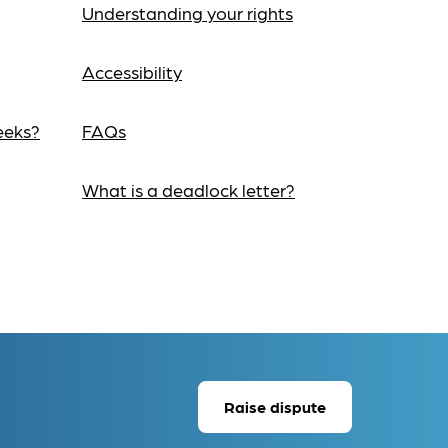
Understanding your rights
Accessibility
eeks?
FAQs
What is a deadlock letter?
Raise dispute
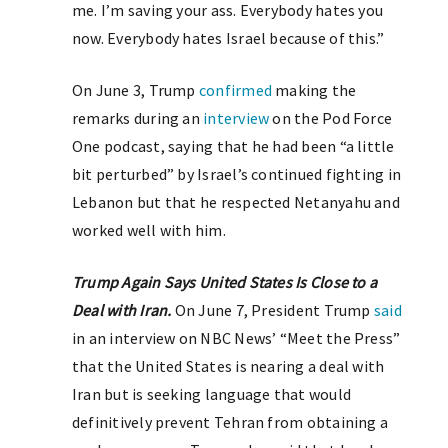
me. I’m saving your ass. Everybody hates you
now. Everybody hates Israel because of this.”
On June 3, Trump
confirmed
making the
remarks during an
interview
on the Pod Force
One podcast, saying that he had been “a little
bit perturbed” by Israel’s continued fighting in
Lebanon but that he respected Netanyahu and
worked well with him.
Trump Again Says United States Is Close to a
Deal with Iran.
On June 7, President Trump
said
in an interview on NBC News’ “Meet the Press”
that the United States is nearing a deal with
Iran but is seeking language that would
definitively prevent Tehran from obtaining a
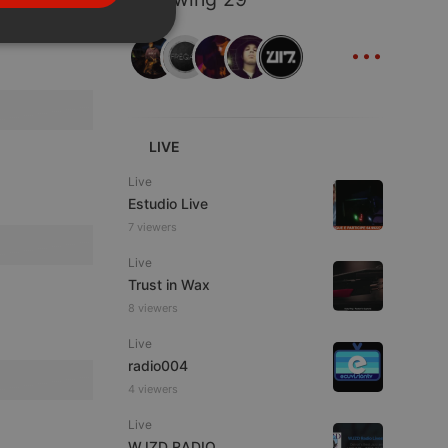
PORTUGUESE
...
SPANISH
ionality
ITALIAN
LIVE
Live
Estudio Live
e website cannot be
7 viewers
Live
Trust in Wax
8 viewers
Live
radio004
4 viewers
Live
remember visitor
ie-Script.com cookie
WJZD RADIO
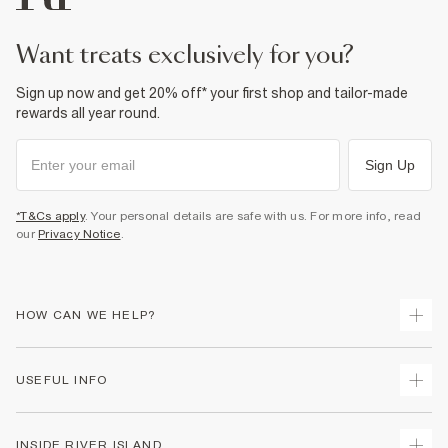
want treats exclusively for you?
Sign up now and get 20% off* your first shop and tailor-made
rewards all year round.
Sign Up
*T&Cs apply
. Your personal details are safe with us. For more info, read
our
Privacy Notice
.
HOW CAN WE HELP?
Track Your Order
USEFUL INFO
Return Your Order
Shipping
Terms & Conditions
INSIDE RIVER ISLAND
Returns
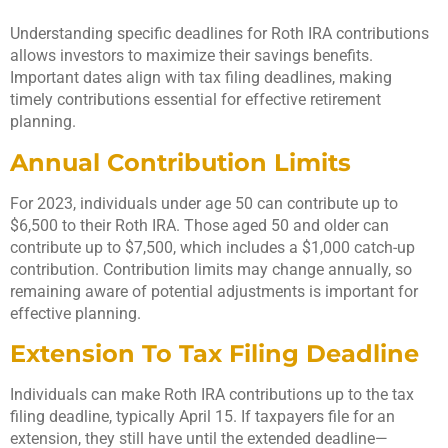
Understanding specific deadlines for Roth IRA contributions
allows investors to maximize their savings benefits.
Important dates align with tax filing deadlines, making
timely contributions essential for effective retirement
planning.
Annual Contribution Limits
For 2023, individuals under age 50 can contribute up to
$6,500 to their Roth IRA. Those aged 50 and older can
contribute up to $7,500, which includes a $1,000 catch-up
contribution. Contribution limits may change annually, so
remaining aware of potential adjustments is important for
effective planning.
Extension To Tax Filing Deadline
Individuals can make Roth IRA contributions up to the tax
filing deadline, typically April 15. If taxpayers file for an
extension, they still have until the extended deadline—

*PROBLEM REQUIREMENTS*
Where a line of the data holds the word "contributions", copy that line.

*TASK OUTPUT*
Understanding specific deadlines for Roth IRA contributions
timely contributions essential for effective retirement
Individuals can make Roth IRA contributions up to the tax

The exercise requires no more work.